Réforme de la TVA : le gouvernement dans un jeu d’équilibre
Le Conseil de gouvernement, sous la présidence d’Aziz Akhannouch, se réunira, le jeudi 26 décembre 2024, pour étudier plusieurs projets de décrets, dont une révision majeure de la Taxe sur la valeur ajoutée. Cette réforme fiscale a pour objectif de clarifier les règles en vigueur, renforcer les finances locales et soutenir l’économie circulaire, tout en préservant le pouvoir d’achat des citoyens.

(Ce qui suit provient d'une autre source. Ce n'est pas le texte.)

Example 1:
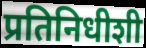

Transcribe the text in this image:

प्रतिनिधीशी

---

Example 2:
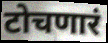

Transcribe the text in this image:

टोचणारं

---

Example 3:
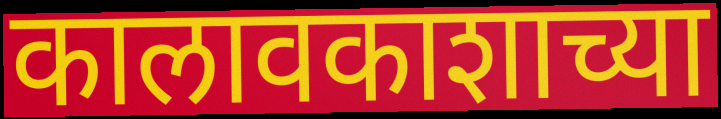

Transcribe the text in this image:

कालावकाशाच्या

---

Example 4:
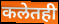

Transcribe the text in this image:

कलेतही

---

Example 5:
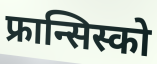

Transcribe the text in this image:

फ्रान्सिस्को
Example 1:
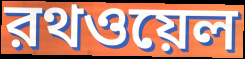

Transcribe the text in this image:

রথওয়েল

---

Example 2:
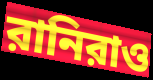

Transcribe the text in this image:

রানিরাও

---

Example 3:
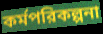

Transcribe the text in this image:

কর্মপরিকল্পনা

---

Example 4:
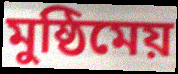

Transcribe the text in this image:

মুষ্ঠিমেয়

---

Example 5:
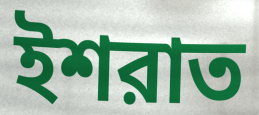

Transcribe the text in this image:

ইশরাত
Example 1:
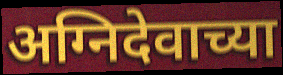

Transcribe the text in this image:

अग्निदेवाच्या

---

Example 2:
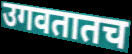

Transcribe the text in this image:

उगवतातच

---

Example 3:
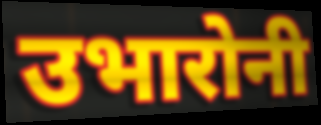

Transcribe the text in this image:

Le Conseil de gouvernement, présidé par Aziz Akhannouch, se réunira demain pour examiner plusieurs projets de décrets, dont une révision importante de la Taxe sur la valeur ajoutée (TVA). Cette réforme vise à ajuster les dispositions fiscales en vigueur, afin de clarifier les règles de la TVA, de stimuler l’économie et de favoriser une gestion fiscale plus transparente, en conformité avec le Code général des impôts. Toutefois, la question qui se pose est de savoir si cette révision de la TVA saura réellement renforcer les ressources des collectivités territoriales tout en préservant le pouvoir d’achat des ménages dans un contexte économique déjà fragilisé par l’inflation.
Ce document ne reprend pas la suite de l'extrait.